From a more regional, collaborative view, the MANSA platform, a pan-African customer due diligence repository for financial institutions, corporate entities and SMEs, was developed by Afreximbank to address the perceived risk of doing business in Africa. It hopes to avoid the long transaction process of converting to a third currency, such as US dollars, before effecting a trade deal.

With all of these solution, we are well-positioned to help with the AfCFTA’s objective of developing a single pan-African payment and settlement system.

New digital solutions – such as concluding trade transactions using blockchain – will increase the data integration between the flow of goods and financial transactions, which will improve the risk profile of trade transactions and be the catalyst for narrowing the trade finance gap.

These innovations will ease some of the payment challenges that may arise out of the AfCFTA and ultimately support African traders.

Absa has undertaken several programmes to upskill and help build the capacity of its clients, especially within the local corporates, small to medium-sized enterprises, and business banking client segments. Emphasis has been placed on best practices in bookkeeping, the quality and scalability of products, the need for strategic intelligence and emerging policy frameworks, as well as increased competition and sector-specific headwinds.

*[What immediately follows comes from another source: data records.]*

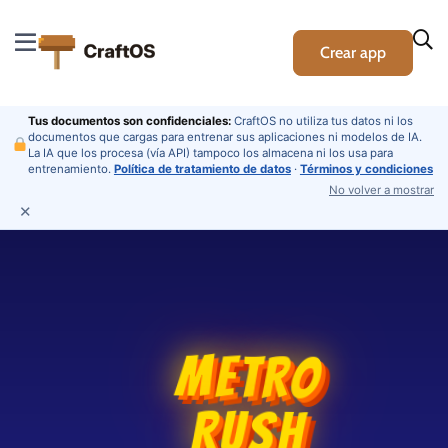
PUNTUACIÓN
MON
0
Crear app
0
RÉCORD:
Tus documentos son confidenciales:
CraftOS no utiliza tus datos ni los
documentos que cargas para entrenar sus aplicaciones ni modelos de IA.
La IA que los procesa (vía API) tampoco los almacena ni los usa para
entrenamiento.
Política de tratamiento de datos
·
Términos y condiciones
No volver a mostrar
✕
[mc_zyjnykuj_motor_del_juego_yshhpf]
[mc_zyjnykuj_obstaculos_y_mundo_cxlknf_v1_oekfsudi_v1_af
METRO
RUSH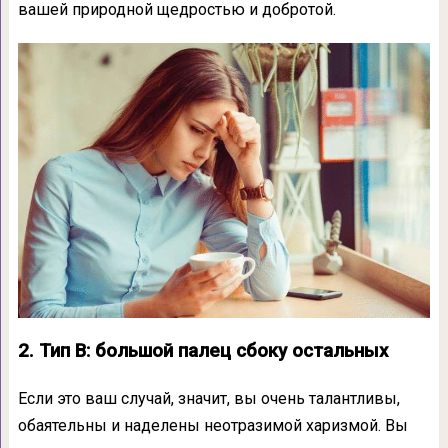
вашей природной щедростью и добротой.
2. Тип B: большой палец сбоку остальных
Если это ваш случай, значит, вы очень талантливы,
обаятельны и наделены неотразимой харизмой. Вы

As a result of the events of 2020, we have seen an acceleration in the digital banking space, with fintechs and banks driving this agenda to increase penetration rates. Kenya has seen skyrocketing mobile penetration rates, with subscriptions surpassing the total population amount by 12%, and an increase in fintech innovations. Ghana’s central bank has issued new regulation to systematically grow the sector and there is talk of the e-cedi [a Ghanaian digital currency] coming onboard later this year. Nigeria is using inexpensive, accessible tech to mobilise consumers in new ways, while also promoting a cashless policy, giving banks and fintechs leverage to design digital payments solutions.

The success of the AfCFTA will not happen overnight; it will take deliberate and collaborative efforts of all industry players to arrive at the successful implementation and realisation of the projected returns. At Absa we are ready to contribute our quota to bridge the trade finance gap on the continent and become the go-to bank for all trade and business-related solutions.